The name was explained by the following dialog in episode one:

Anna-lee Cannon: Isn't it beautiful, John? It should have a name.

Big John Cannon: You name it.

Anna-lee: What is that bush called — that green one?

Big John: Chaparral.

Anna-lee: That's it — Chaparral. I christen thee "The High Chaparral" — the greatest cattle ranch in the whole territory ... the whole world!

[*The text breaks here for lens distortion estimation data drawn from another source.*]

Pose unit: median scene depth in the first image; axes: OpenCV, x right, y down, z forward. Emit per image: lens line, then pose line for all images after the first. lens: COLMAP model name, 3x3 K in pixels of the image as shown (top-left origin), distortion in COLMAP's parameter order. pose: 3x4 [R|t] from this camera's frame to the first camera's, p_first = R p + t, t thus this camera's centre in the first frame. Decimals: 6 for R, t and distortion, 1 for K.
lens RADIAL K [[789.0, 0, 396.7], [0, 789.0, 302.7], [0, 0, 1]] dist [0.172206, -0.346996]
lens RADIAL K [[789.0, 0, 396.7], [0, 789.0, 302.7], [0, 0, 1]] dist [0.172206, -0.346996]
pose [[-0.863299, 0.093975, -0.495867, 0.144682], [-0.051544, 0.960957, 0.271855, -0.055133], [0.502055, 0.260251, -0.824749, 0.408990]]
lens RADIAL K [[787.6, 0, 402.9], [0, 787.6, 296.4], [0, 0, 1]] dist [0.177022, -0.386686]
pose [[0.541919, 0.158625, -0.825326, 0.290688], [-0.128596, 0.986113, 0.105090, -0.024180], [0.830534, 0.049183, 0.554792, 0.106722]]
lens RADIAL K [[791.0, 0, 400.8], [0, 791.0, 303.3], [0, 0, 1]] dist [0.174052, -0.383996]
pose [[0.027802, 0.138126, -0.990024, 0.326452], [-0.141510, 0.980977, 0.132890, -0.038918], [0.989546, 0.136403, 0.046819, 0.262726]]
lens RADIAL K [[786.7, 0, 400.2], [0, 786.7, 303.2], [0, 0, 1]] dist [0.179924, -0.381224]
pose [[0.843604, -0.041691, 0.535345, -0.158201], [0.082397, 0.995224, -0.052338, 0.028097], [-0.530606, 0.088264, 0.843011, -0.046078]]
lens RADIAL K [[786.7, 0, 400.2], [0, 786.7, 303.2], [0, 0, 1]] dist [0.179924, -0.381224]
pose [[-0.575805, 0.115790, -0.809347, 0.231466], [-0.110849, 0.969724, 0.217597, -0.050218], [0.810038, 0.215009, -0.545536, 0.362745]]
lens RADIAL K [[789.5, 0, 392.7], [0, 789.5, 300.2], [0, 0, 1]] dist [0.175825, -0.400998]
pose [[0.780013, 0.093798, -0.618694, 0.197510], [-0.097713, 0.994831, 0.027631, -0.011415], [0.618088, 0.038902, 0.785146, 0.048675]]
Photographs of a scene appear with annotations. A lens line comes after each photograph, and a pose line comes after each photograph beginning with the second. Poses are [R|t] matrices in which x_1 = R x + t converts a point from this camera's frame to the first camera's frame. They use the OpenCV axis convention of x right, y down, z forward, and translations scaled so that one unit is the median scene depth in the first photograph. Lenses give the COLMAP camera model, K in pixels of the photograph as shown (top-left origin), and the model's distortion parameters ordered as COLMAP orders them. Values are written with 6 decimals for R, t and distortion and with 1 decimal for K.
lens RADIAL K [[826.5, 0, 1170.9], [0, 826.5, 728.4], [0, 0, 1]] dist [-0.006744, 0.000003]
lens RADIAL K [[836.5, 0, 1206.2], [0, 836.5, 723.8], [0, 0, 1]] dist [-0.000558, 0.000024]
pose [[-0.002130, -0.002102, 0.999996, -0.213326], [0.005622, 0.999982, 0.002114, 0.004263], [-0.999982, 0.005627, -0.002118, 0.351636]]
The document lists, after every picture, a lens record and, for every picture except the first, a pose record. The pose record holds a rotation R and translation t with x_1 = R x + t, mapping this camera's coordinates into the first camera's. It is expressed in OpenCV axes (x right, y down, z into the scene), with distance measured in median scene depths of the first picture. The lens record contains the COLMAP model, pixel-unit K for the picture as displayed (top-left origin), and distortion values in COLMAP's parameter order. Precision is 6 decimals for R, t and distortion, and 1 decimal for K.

In the true sense of the word, "chaparral" is not a single species of shrub, but a bionomic community of desert flora located near a coast, especially that in coastal southern California. The name comes from the Spanish word for scrub oak, chaparro, which is seldom found further east in Arizona as native flora. Some colloquial use of the term in Arizona describes the low-growing sage, mesquite, and palo verde, which are native to the area, especially in the higher desert, but the high Sonoran Desert in southern Arizona plant community is more properly called a "xeric" shrublands biome.

Production

The High Chaparral was producer Dortort's new brainchild, and he left the day-to-day running of his earlier success Bonanza (1959-1973) in the spring of 1967 so he could focus all of his energies on The High Chaparral. After the show's cancellation in 1971 after only four years, Dortort chose not to return to Bonanza and retired. {{citation needed|date=February 2015}}

All the exterior filming was done at the famous Old Tucson Studios near Tucson, Arizona (site of frequent movie-making for several decades) and in the nearby Saguaro National Park, although in a few later episodes, some filming was done in California and (in season three) in the Coronado National Forest south of Tucson. The interiors were generally filmed at the NBC television studios in Burbank.[1]